I want to apply a function of the form (the real function has 5 parameters but let's say it has only 2)
def func(text,model):
return model[text]
to a dataframe in the following way:
model = something
df[col2]= df[col1].apply(lambda text: func(text, model)
This works fine but it is slow. This is a faster version that works fine unless the function is a lambda function.
def apply(func, data):
with Pool(cpu_count()) as pool:
return list(tqdm.tqdm(pool.imap(func, data), total=len(data)))
It throws the following error:
PicklingError: Can't pickle <function <lambda> at 0x7fe59c869e50>: attribute lookup <lambda> on __main__ failed
My solution: In order to apply this function faster I used the following trick: redefine the function so that the second parameter is default, and the value model is defined before the function is loaded.
model = something
def func(text,model=model):
return model[text]
This works fine however, I feel like this is kinda ugly.
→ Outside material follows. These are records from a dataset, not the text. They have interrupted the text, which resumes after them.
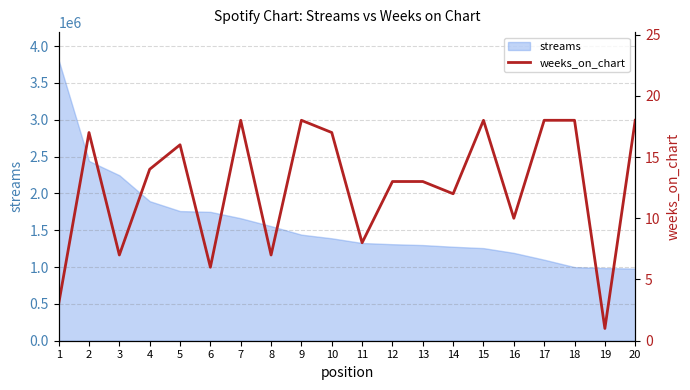

The value at 7 is 18. True or false?

True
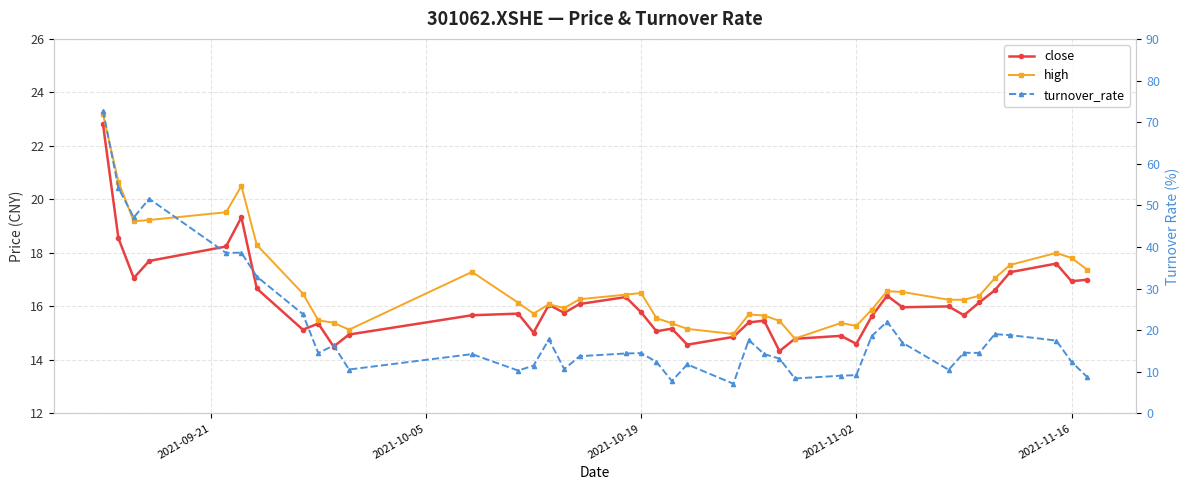

True or false: close and high cross at least once.

False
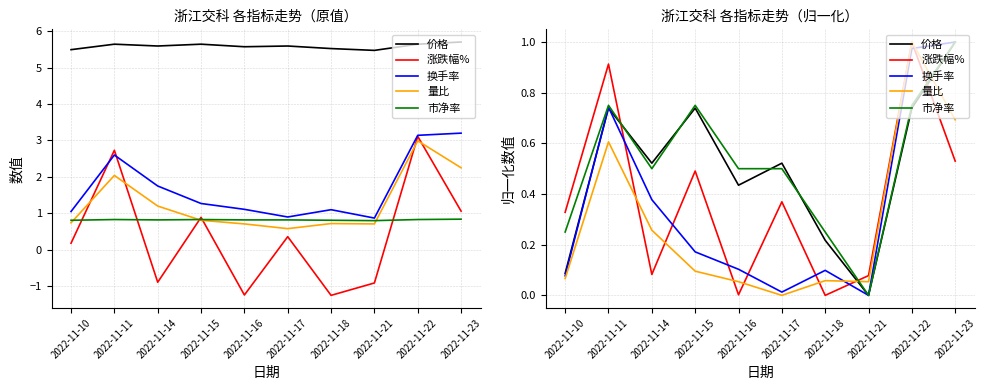

True or false: 量比 has more than 0 interior local peaks.

True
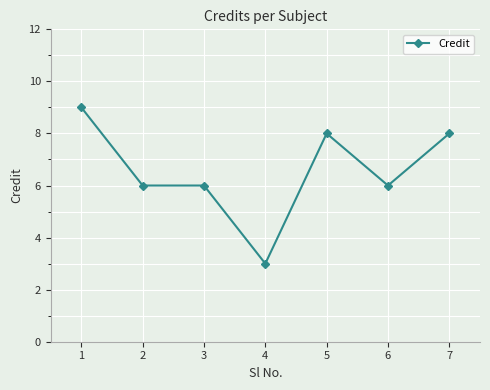

Reading left to right, list all the values displayed in this chart.

1=9	2=6	3=6	4=3	5=8	6=6	7=8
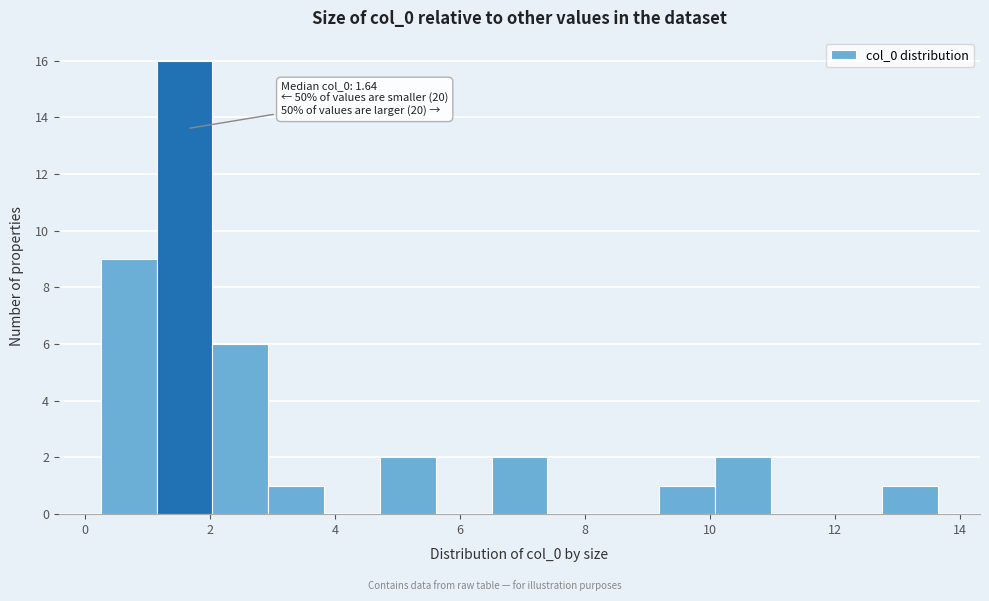

Over which range of the x-axis is the bar tallest?

1.2 to 2.0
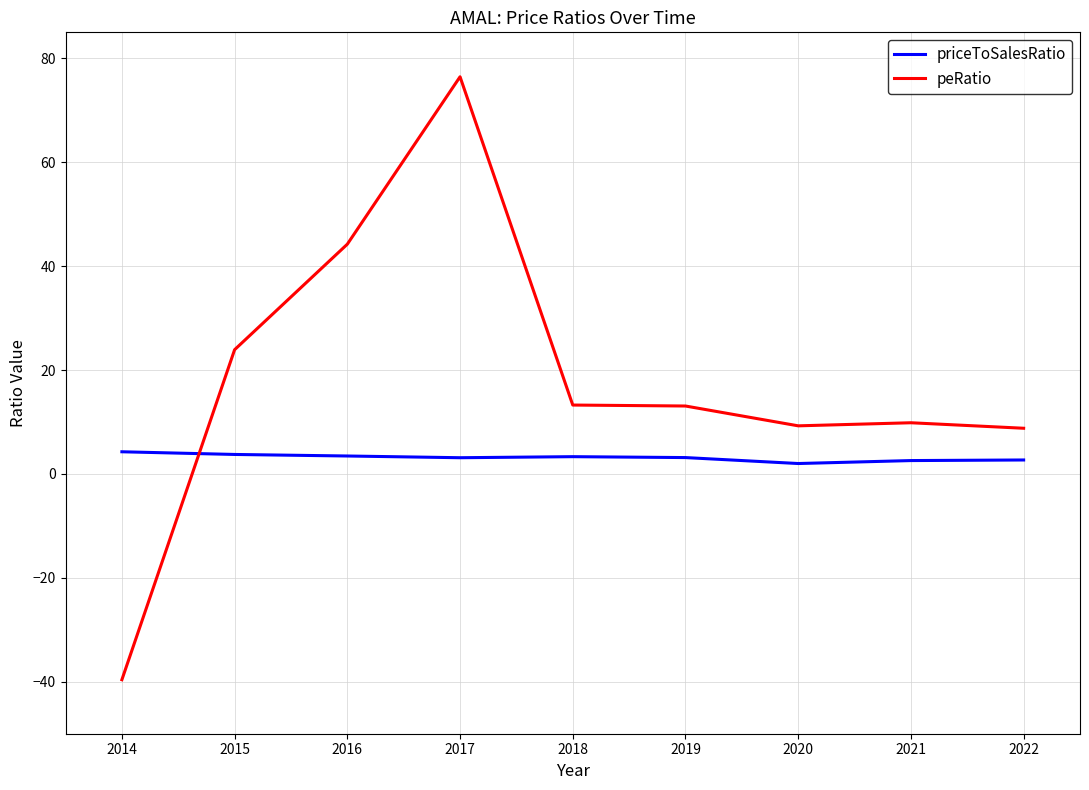

What is the difference between the maximum and minimum values in the priceToSalesRatio series?

2.3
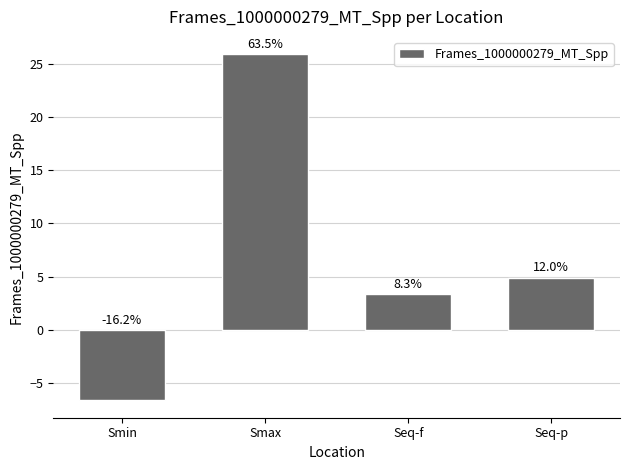

How many bars are there in total?

4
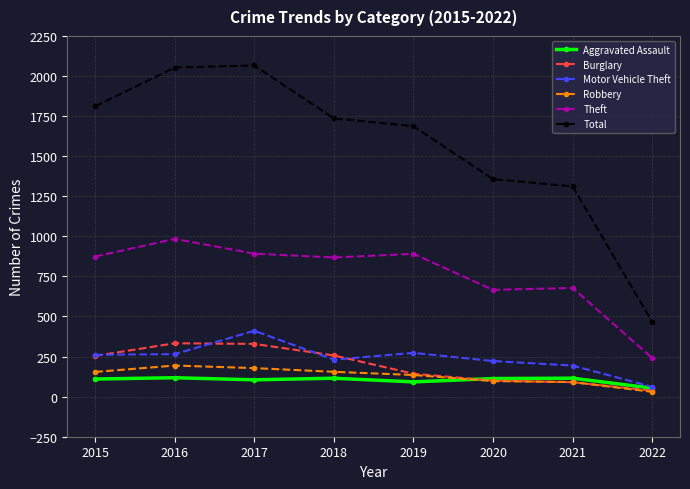

Does the chart have visible grid lines?

Yes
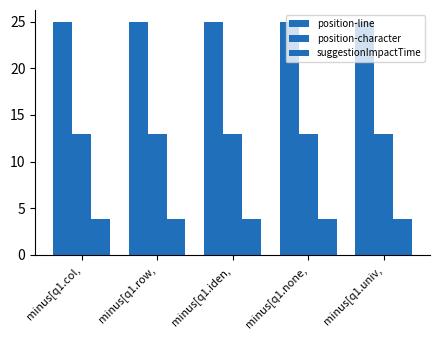

Does the chart contain stacked bars?

No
I would like to know if there are other methods to accomplish this. I also tried creating a class
class Applyer:
def __init__(self,model):
self.model = model
def func(self,text):
return model[text]
If I create an instance and then apply the function like this:
model=something
applyer = Applyer(model)
apply(applyer.func,df[col1])
this works but it's even slower than using normal apply (without multiprocessing). Those are my two attempts.